- **Assignment**
Return each line of the listing that contains the string "Dios".
⟨
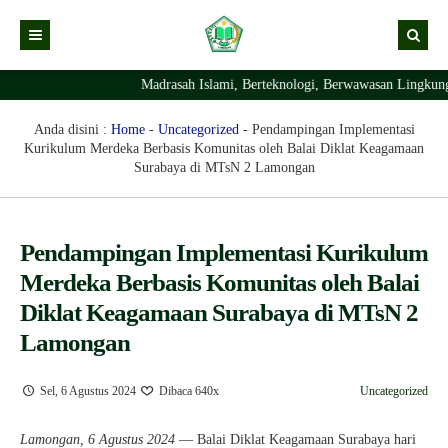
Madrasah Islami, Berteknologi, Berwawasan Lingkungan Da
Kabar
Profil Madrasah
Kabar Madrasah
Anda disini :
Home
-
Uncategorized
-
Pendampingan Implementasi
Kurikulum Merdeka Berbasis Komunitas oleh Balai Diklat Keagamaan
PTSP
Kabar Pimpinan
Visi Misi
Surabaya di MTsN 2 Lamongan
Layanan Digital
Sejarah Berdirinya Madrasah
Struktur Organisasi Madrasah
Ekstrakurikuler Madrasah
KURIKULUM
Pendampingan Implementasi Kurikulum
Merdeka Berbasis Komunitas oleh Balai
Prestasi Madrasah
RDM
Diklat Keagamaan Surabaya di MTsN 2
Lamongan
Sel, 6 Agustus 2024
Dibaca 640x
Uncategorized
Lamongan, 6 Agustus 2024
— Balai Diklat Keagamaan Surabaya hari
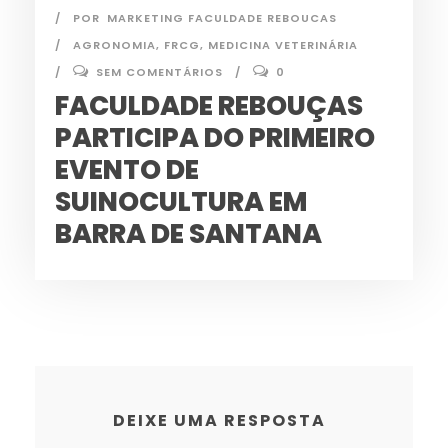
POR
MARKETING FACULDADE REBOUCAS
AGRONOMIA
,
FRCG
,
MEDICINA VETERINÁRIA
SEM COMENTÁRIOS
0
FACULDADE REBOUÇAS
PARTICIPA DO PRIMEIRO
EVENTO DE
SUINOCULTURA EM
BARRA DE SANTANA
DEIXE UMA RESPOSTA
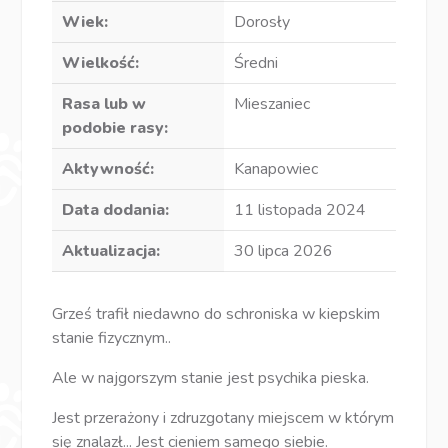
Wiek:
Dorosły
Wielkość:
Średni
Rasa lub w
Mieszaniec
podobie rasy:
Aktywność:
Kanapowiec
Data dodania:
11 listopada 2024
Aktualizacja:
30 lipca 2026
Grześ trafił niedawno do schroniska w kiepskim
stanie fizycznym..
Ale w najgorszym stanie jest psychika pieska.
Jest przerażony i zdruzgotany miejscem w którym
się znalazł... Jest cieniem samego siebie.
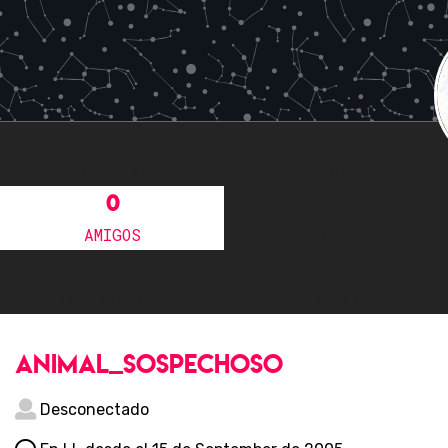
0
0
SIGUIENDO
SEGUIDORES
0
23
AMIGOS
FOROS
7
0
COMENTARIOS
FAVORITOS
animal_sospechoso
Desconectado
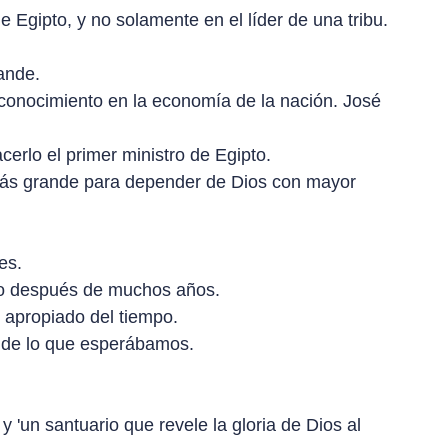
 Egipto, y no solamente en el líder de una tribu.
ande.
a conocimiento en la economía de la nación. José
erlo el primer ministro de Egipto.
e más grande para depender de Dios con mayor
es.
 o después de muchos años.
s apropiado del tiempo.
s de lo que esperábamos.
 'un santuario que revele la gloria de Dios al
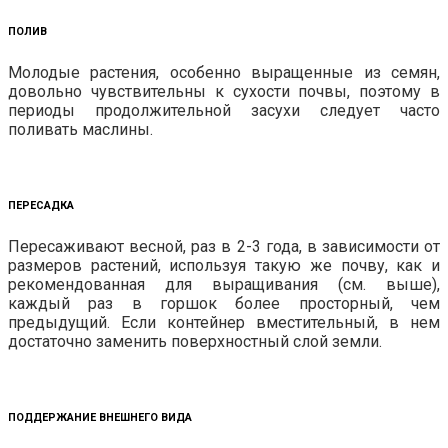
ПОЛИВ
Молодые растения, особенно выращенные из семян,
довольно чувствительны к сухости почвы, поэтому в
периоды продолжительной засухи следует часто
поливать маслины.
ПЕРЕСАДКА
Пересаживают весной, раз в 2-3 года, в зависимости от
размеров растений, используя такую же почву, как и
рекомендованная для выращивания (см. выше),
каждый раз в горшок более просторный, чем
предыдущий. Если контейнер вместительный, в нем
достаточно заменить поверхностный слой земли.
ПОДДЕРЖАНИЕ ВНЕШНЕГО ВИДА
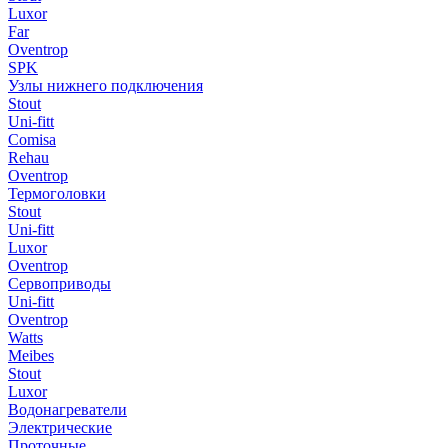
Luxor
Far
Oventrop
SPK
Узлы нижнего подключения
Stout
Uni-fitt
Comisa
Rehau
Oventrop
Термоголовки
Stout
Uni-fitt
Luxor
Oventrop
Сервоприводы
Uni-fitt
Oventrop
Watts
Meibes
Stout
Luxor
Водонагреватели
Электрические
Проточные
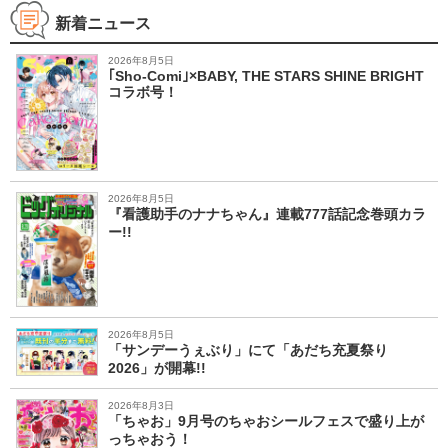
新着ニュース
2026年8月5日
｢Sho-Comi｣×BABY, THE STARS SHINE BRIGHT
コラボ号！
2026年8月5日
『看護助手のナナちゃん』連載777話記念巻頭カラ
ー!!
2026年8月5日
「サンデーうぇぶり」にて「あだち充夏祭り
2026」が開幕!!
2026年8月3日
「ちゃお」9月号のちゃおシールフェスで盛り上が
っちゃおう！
⟩
⟨
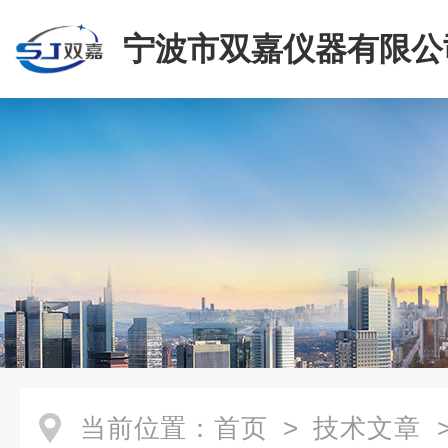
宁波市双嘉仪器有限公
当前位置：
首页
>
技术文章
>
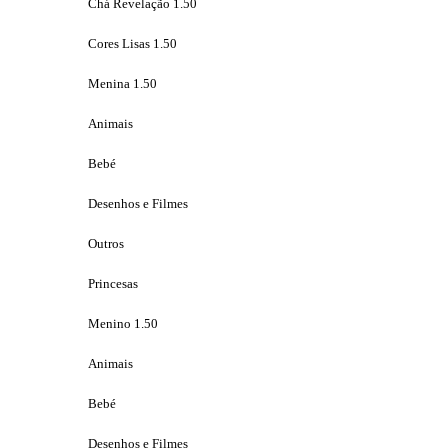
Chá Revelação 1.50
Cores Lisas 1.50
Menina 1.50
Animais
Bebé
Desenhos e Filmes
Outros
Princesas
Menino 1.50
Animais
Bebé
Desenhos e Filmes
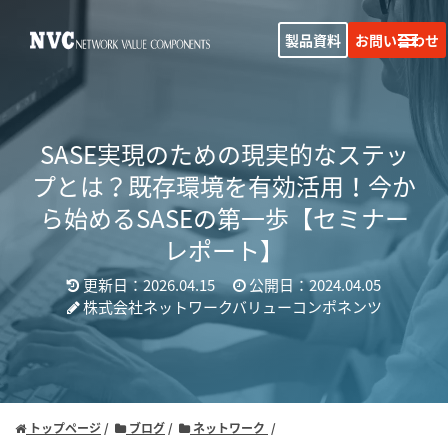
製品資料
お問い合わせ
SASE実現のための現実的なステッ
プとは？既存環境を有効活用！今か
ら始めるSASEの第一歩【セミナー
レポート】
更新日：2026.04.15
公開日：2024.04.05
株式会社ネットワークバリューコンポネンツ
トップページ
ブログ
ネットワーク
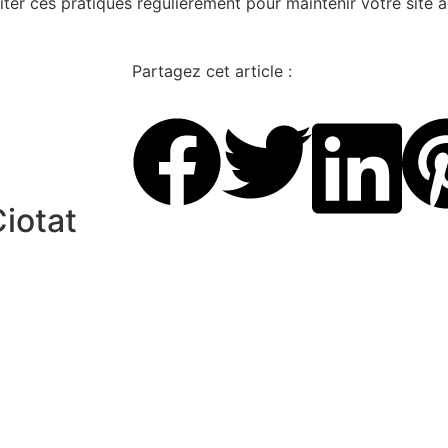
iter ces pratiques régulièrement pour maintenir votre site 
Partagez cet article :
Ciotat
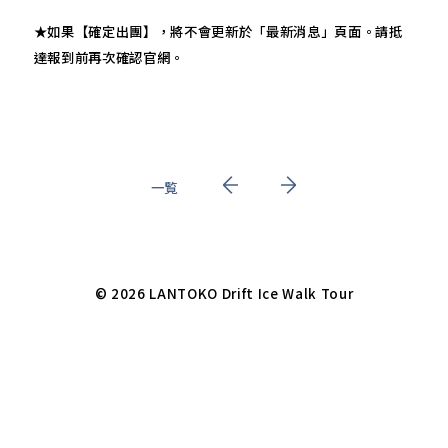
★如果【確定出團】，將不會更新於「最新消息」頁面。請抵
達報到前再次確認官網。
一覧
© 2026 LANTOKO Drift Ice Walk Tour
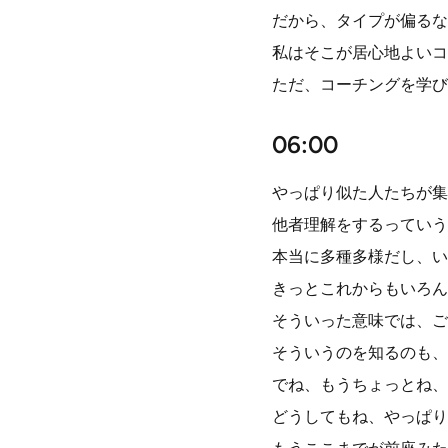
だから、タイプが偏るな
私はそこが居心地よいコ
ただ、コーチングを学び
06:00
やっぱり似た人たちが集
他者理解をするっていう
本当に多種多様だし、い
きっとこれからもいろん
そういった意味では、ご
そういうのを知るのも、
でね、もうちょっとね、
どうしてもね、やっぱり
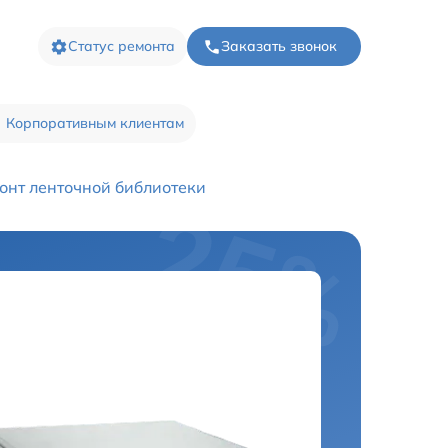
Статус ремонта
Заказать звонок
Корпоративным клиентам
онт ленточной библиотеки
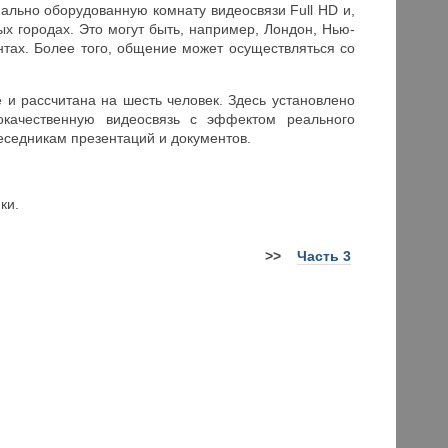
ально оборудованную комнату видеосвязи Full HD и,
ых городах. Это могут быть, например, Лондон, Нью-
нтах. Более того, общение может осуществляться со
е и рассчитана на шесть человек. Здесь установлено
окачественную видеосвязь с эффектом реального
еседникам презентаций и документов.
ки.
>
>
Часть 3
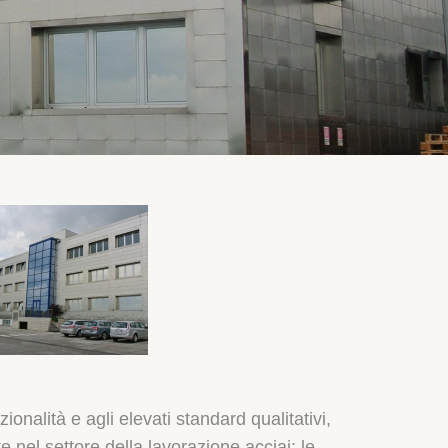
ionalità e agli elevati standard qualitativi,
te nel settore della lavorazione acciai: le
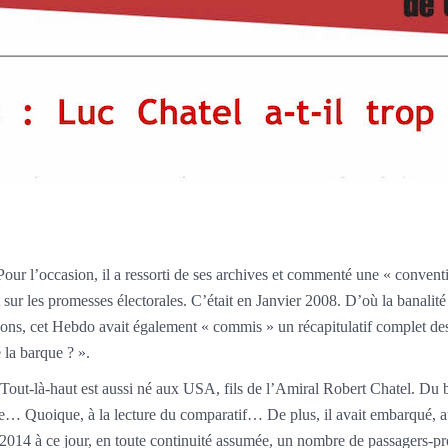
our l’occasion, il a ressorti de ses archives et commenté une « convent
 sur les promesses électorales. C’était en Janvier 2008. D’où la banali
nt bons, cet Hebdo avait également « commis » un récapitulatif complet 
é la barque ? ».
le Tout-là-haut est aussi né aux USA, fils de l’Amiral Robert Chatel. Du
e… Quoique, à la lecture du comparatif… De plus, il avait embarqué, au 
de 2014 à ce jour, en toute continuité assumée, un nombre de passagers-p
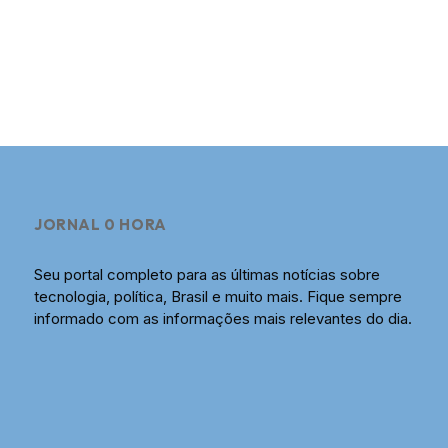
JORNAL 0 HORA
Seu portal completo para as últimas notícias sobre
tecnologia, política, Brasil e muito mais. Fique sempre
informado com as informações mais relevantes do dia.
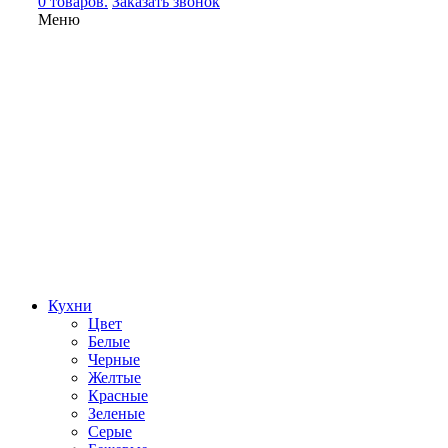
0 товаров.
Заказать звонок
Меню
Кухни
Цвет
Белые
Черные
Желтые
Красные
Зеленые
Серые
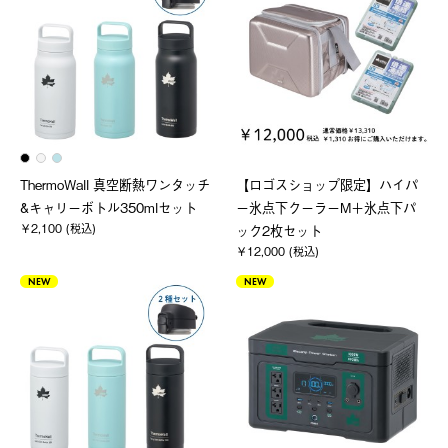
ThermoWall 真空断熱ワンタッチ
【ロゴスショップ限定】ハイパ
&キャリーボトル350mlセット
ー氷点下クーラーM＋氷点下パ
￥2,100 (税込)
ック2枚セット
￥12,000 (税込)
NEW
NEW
⟩
- **Task response**
e más grande para depender de Dios con mayor
 'un santuario que revele la gloria de Dios al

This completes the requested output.